A lot of terms get tossed around pretty casually in our world: innovation, experience, positioning. I believe that it’s crucial to have a real point of view on what those things mean to us as an organization so that we can speak clearly about them to our clients. Nathan Schedroff recently came by our office and shared some really great thoughts on how we can design experiences that have real meaning. We’ve been having some interesting and thorny conversations around here lately about how we design experiences and how we position brands. They’re important questions, and interesting discussions that have spawned a whole bunch of other topics:
• What kind of experience does a brand like Zappos sell?
• How is Red Bull’s approach different than Mountain Dew’s?

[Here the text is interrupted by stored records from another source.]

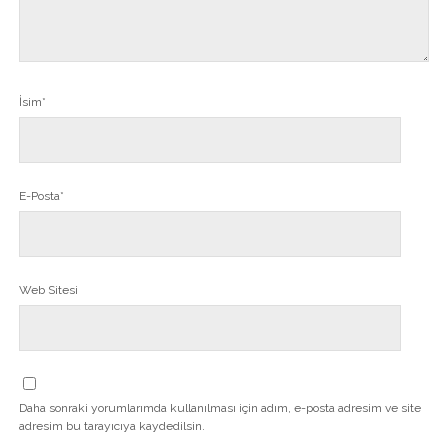
İsim*
E-Posta*
Web Sitesi
Daha sonraki yorumlarımda kullanılması için adım, e-posta adresim ve site
adresim bu tarayıcıya kaydedilsin.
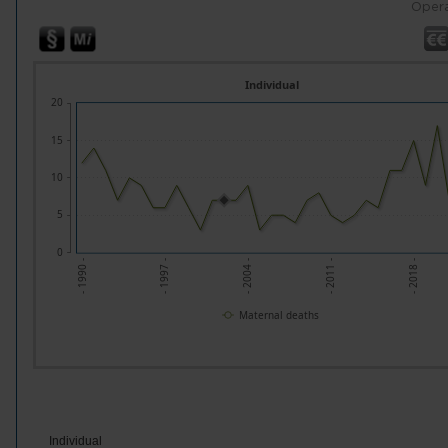
Opera
Individual
20
15
10
5
0
- 1990 -
- 2004 -
- 2018 -
- 1997 -
- 2011 -
Maternal deaths
Individual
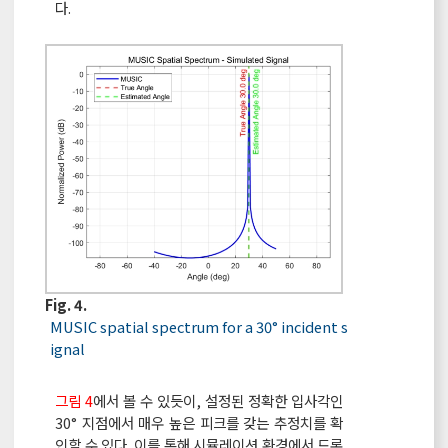
다.
Fig. 4.
MUSIC spatial spectrum for a 30° incident s
ignal
그림 4
에서 볼 수 있듯이, 설정된 정확한 입사각인
30° 지점에서 매우 높은 피크를 갖는 추정치를 확
인할 수 있다. 이를 통해 시뮬레이션 환경에서 드론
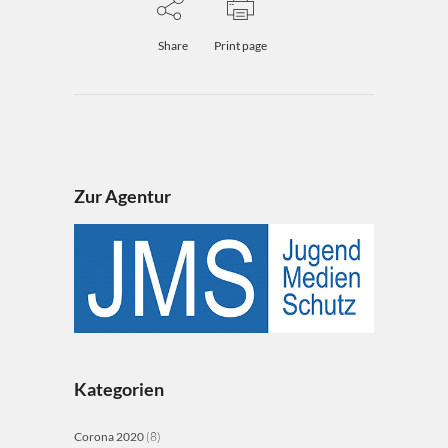
Share
Print page
Zur Agentur
Kategorien
Corona 2020
(8)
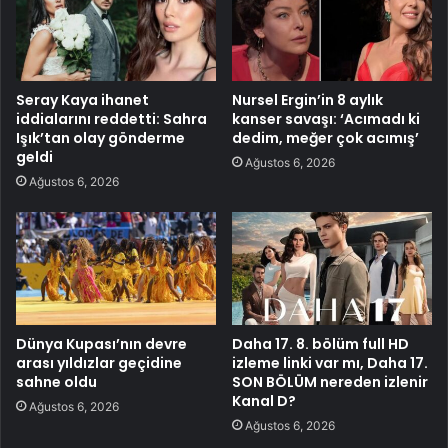
Seray Kaya ihanet
Nursel Ergin’in 8 aylık
iddialarını reddetti: Sahra
kanser savaşı: ‘Acımadı ki
Işık’tan olay gönderme
dedim, meğer çok acımış’
geldi
Ağustos 6, 2026
Ağustos 6, 2026
Dünya Kupası’nın devre
Daha 17. 8. bölüm full HD
arası yıldızlar geçidine
izleme linki var mı, Daha 17.
sahne oldu
SON BÖLÜM nereden izlenir
Kanal D?
Ağustos 6, 2026
Ağustos 6, 2026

• What does Axe stand for compared to Dove?
I spoke to some of these in the article I wrote for Fast Company. I also reiterate the claim that “positioning is dead.” Of course, this isn’t entirely true (and we have a brilliant team of brand strategists who prove this counterpoint on a daily basis). Positioning in the Don Draper sense of the word does need to be put out of its misery though. We need to move away from trying to manufacture need for a product by manipulating someone’s emotional response to it. That’s a little sleazy, and more importantly, it doesn’t work: I don’t care what the positioning is, I care about the review I read on Amazon.com. We believe in creating meaningful experiences and authentic relationships with brands, and we’d love to hear your thoughts.
Who’s really getting this?
Who’s missing the boat?
What do you think the role of positioning should be today?